Hello, in our Phoenix API, we’re making numerous calls to external APIs like Opena Ai, with long responses that can take 2 to 15 seconds.
As an HTTP client, we use Req {:req, "~> 0.5.2"}, when the number of user requests to our API reaches approximately 20 per second, hence the same number of calls we’re doing to the external API we’re getting the following error: (RuntimeError) Finch was unable to provide a connection within the timeout due to excess queuing for connections. Consider adjusting the pool size, count, timeout, or reducing the rate of requests if it is possible that the downstream service is unable to keep up with the current rate.

I played with Finch opts, in the Application supervision children:

children = [
      {Finch,
             name: MyConfiguredFinch,
             pools: %{
               :default => [
                 size: 1000,
                 count: 200,
                 pool_max_idle_time: 120_000,
                 conn_max_idle_time: 120_000
               ]
             }},
               ....
   ]

but seems it doesn’t help
I would highly appreciate any help since this happening in the production

Can you confirm that the upstream service is healthy and capable of handling your load?
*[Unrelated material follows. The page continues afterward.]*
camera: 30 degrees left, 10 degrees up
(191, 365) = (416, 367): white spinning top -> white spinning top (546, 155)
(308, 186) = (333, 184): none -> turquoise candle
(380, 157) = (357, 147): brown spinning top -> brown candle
Keep in mind that Finch connections are lazy—they only initiate new connections when needed. If the upstream service is degraded at that time, try to open a new connection may result in a timeout.

may I please clarify by the upstream service you mean the external API to which Req makes requests? If so, yes time to time they can respond with 429 but not that often. from 1200 requests per minute only 600 were handled, for all others I got the mentioned above error.
Is there a way to make connections eager?
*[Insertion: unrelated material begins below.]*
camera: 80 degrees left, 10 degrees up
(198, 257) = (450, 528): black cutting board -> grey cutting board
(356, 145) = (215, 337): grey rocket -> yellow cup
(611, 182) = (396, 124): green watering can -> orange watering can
Yes! I was referring to the external API that Req makes requests to.

Given the occasional 429 responses, it seems likely the issue is related to the service being unable to establish a new connection when Finch requires a new one (due to lazy initialization).

To confirm, you could try lowering the pool size and pool count (perhaps even setting it to 1) and see if the error persists. If this is indeed the issue, you’ll likely see timeouts, but the connection pool should remain functional and not raise this error.

Thank you very much Gabriel
Is the following setup correct in general? And also pull size 1, does it slow down the performance?

Seems correct! But it for sure slow down the performance and the way it is right now it would apply for all services called by this MyConfiguredFinch instance.

So, I would suggest 2 things:

  • Create a configuration for the specific service you are having trouble with.
  • Do not decrease it to 1 on the first try, but measure and see

Somehting like this:

children = [
      {Finch,
             name: MyConfiguredFinch,
             pools: %{
               :default => # Keep as it is
               "https://your-faulty-service.com" => [size: 10, count: 1]
             }},
1 Like

It helped but not totally, less but still getting the same error, is there buy chance a way to catch this particular error? I can see only RuntimeError without any additional markers

You could probaly match on it’s message on a catch/2

My suggestion now would be increasing :pool_timeout option on Finch request. See Finch — Finch v0.19.0

Since some of your requests take a long time (eg. 15 seconds) you may end up starving the pool.

One way to measure it is to start pool metrics on finch with the option :start_pool_metrics? on Finch start_link. See Finch — Finch v0.19.0

And then run a periodically job that will execute Finch.pool_status/2 and gather this metrics so you can check if your pool is starving or not.